It started seemingly a million years ago, our journey down the road trying to conceive again. We carried with us a big metal pail which was filled to the brim with Hope. It would slosh around as we walked, sometimes splashing out of the bucket to drop to the dust below. We had one child already; there was another pregnancy – though lost – we knew that WE could get pregnant and this relationship with our RE’s clinic would be over before it barely had a chance to begin.
My husband and I had a spring to our step back in August when we did our first IUI. We fully expected it to work, chalking up the past months of failure to poor timing. Those bouncy, confident steps resulted in our bucket carelessly jostled and a great deal of our Hope was absorbed into the ground when the HPT was negative.
The second IUI, we still had high expectations. We followed the clinic’s instructions to the letter, we treaded more slowly, but still confident that we would now certainly get pregnant. Again, more Hope was lost out of our bucket, plus I noticed that in our carelessness, tiny cracks were appearing, it had a couple dents, and the rim was starting to rust. It wasn’t the shiny container we had started with.
I tried to patch the bucket with the thought that once we did IVF, we would address directly the problems that appeared to have plagued our attempts, specifically fertilization of the egg through ICSI, and whatever Hope that was left would see us through a positive test as well as a healthy pregnancy. The patch proved to be temporary and the cracks and rusted seams seeped like wounds. Our bucket of Hope was nearly empty.

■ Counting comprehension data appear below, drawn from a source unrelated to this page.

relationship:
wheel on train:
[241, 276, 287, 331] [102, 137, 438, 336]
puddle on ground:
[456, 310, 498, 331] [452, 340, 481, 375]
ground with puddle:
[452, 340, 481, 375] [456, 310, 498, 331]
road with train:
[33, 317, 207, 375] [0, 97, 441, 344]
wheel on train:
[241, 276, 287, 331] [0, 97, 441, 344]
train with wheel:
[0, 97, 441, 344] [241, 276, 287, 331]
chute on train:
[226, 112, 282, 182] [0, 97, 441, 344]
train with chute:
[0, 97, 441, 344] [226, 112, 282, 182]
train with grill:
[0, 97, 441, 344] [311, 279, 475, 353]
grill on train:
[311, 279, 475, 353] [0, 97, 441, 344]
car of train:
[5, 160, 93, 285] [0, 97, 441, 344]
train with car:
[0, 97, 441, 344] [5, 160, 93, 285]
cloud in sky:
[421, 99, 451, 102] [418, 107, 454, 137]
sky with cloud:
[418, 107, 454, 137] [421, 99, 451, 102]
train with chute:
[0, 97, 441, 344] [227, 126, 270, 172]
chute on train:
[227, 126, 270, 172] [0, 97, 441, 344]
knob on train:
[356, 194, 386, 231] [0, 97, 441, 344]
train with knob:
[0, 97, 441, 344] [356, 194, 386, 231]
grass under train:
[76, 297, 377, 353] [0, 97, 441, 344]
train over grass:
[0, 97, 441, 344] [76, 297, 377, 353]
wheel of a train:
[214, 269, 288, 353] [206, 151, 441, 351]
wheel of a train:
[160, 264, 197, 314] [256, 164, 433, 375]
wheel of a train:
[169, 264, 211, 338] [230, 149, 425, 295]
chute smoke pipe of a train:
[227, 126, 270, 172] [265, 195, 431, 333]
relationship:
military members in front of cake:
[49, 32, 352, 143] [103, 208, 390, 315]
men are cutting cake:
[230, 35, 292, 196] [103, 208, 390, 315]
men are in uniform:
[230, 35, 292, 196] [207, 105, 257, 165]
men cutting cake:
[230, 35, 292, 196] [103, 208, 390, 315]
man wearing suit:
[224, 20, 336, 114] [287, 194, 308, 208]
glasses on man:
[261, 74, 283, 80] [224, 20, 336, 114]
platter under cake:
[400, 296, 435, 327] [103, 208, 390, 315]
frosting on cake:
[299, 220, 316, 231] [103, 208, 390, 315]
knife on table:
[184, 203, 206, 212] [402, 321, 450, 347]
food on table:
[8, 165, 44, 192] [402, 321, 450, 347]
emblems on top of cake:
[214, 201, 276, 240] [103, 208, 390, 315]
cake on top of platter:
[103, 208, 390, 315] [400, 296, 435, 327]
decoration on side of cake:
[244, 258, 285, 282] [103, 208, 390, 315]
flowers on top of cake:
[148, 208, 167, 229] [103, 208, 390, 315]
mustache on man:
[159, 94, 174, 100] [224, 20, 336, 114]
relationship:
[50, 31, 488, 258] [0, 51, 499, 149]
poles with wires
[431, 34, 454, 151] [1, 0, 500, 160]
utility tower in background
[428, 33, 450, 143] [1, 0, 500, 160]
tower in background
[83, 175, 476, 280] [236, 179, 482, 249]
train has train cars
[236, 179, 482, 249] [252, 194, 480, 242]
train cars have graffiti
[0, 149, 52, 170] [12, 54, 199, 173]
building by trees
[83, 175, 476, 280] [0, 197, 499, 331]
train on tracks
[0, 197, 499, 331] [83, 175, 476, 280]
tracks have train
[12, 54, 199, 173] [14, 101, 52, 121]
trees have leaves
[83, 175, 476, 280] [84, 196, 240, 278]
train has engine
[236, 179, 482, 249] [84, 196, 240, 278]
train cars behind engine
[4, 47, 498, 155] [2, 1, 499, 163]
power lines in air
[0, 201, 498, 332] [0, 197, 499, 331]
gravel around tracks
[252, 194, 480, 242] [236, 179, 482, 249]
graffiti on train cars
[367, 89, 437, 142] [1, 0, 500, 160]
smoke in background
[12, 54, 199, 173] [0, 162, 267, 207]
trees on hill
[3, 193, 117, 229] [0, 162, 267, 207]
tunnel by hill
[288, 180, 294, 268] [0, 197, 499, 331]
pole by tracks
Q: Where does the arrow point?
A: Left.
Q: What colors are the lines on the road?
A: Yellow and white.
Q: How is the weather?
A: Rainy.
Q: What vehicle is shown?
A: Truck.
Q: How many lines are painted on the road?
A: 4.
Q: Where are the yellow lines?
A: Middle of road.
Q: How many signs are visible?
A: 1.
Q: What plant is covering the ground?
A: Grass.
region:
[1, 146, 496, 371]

In six days, my beta is scheduled. I have purchased, in a moment of masochism and insanity, two 2-pack HPTs. If there is no second line, I will not bother getting the beta. I do not want to hear from my doctor again that I was on the wrong side of the numbers; or what our next options are. If this IVF fails, not only will we have reached the end of the road my husband and I started back in July, but the last of our Hope will have leaked or evaporated. Our bucket will be dry. There is no FET to fall back on. There will be no adoption papers to complete. There will only be an empty bucket. And for a long time after, my heart will feel just as tarnished, cracked and empty as that bucket.